Could you transcribe every record below exactly as written, excluding the pictures?

--*--

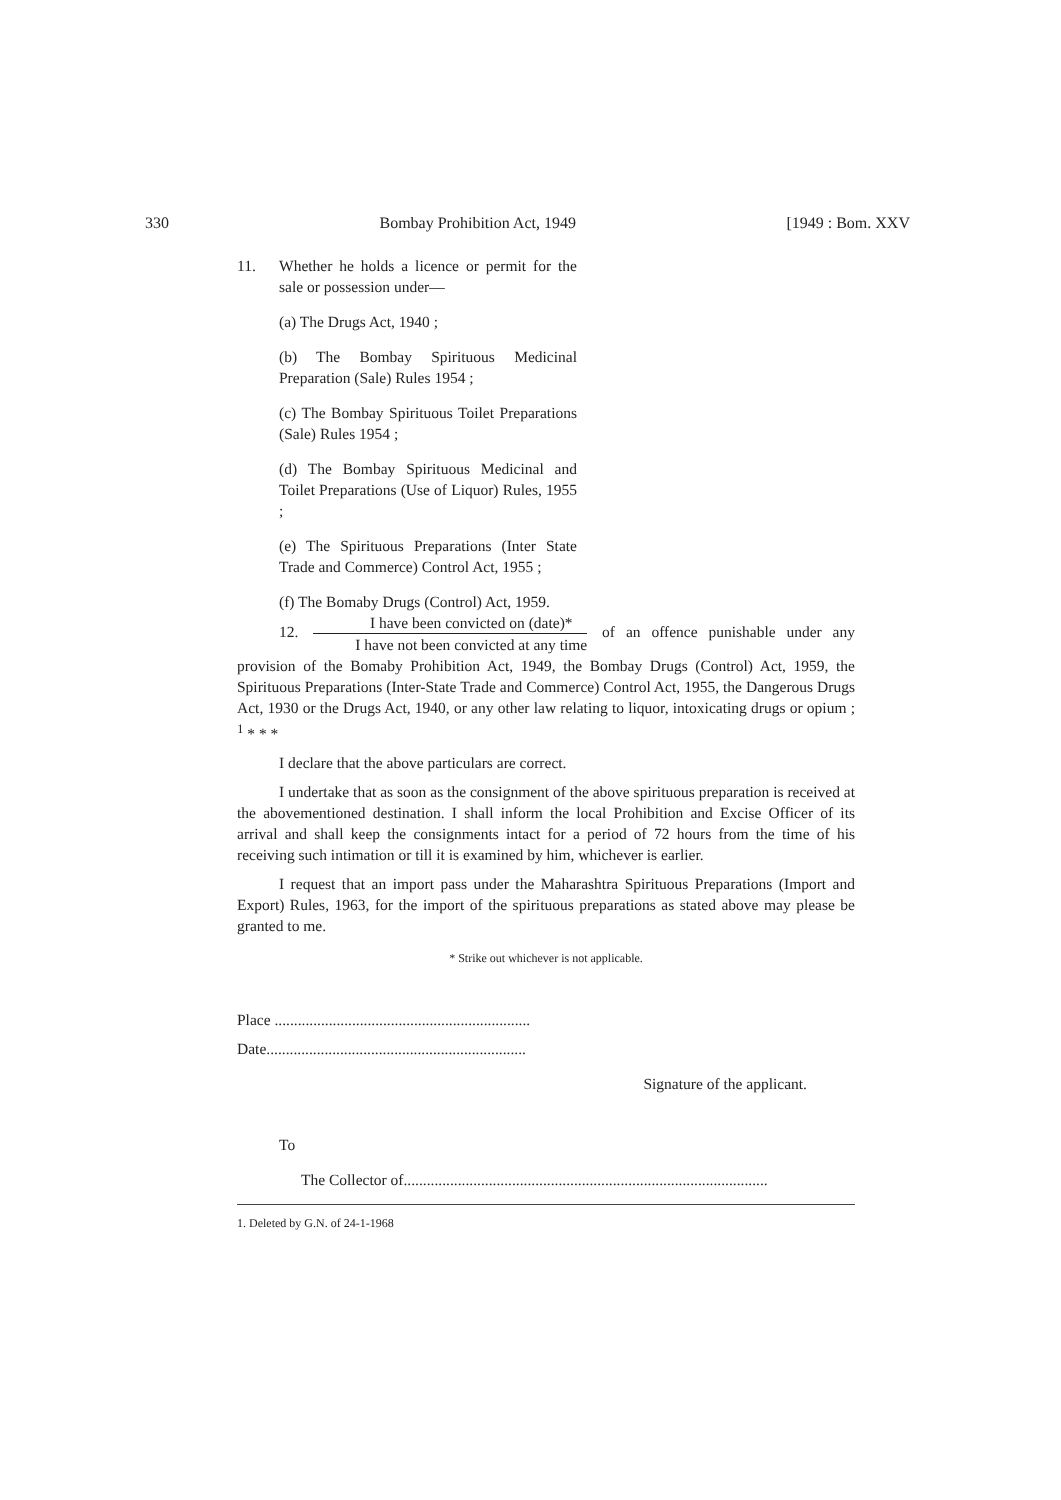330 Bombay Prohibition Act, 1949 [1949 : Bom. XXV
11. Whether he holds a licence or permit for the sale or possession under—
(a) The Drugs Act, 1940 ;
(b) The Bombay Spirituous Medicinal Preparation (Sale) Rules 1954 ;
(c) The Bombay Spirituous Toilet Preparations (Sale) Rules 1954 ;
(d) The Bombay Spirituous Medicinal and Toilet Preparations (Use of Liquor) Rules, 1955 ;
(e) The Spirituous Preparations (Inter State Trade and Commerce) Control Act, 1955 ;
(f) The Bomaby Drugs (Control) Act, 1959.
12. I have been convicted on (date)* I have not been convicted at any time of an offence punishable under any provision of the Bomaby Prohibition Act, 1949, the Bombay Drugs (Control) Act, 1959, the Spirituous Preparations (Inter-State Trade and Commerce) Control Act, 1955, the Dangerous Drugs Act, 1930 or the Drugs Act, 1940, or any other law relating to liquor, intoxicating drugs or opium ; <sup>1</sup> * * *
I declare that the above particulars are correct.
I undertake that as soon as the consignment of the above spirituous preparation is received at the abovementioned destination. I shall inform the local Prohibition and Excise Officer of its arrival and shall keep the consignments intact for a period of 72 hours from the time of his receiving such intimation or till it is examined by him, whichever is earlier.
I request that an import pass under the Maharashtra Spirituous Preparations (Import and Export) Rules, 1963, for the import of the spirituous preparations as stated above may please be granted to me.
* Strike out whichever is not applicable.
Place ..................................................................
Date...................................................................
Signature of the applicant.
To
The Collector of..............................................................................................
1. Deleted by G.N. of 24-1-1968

--*--

• [Response to the exercise]
330 Bombay Prohibition Act, 1949 [1949 : Bom. XXV
11. Whether he holds a licence or permit for the sale or possession under—
(a) The Drugs Act, 1940 ;
(b) The Bombay Spirituous Medicinal Preparation (Sale) Rules 1954 ;
(c) The Bombay Spirituous Toilet Preparations (Sale) Rules 1954 ;
(d) The Bombay Spirituous Medicinal and Toilet Preparations (Use of Liquor) Rules, 1955 ;
(e) The Spirituous Preparations (Inter State Trade and Commerce) Control Act, 1955 ;
(f) The Bomaby Drugs (Control) Act, 1959.
12. I have been convicted on (date)* I have not been convicted at any time of an offence punishable under any provision of the Bomaby Prohibition Act, 1949, the Bombay Drugs (Control) Act, 1959, the Spirituous Preparations (Inter-State Trade and Commerce) Control Act, 1955, the Dangerous Drugs Act, 1930 or the Drugs Act, 1940, or any other law relating to liquor, intoxicating drugs or opium ; <sup>1</sup> * * *
I declare that the above particulars are correct.
I undertake that as soon as the consignment of the above spirituous preparation is received at the abovementioned destination. I shall inform the local Prohibition and Excise Officer of its arrival and shall keep the consignments intact for a period of 72 hours from the time of his receiving such intimation or till it is examined by him, whichever is earlier.
I request that an import pass under the Maharashtra Spirituous Preparations (Import and Export) Rules, 1963, for the import of the spirituous preparations as stated above may please be granted to me.
* Strike out whichever is not applicable.
Place ..................................................................
Date...................................................................
Signature of the applicant.
To
The Collector of..............................................................................................
1. Deleted by G.N. of 24-1-1968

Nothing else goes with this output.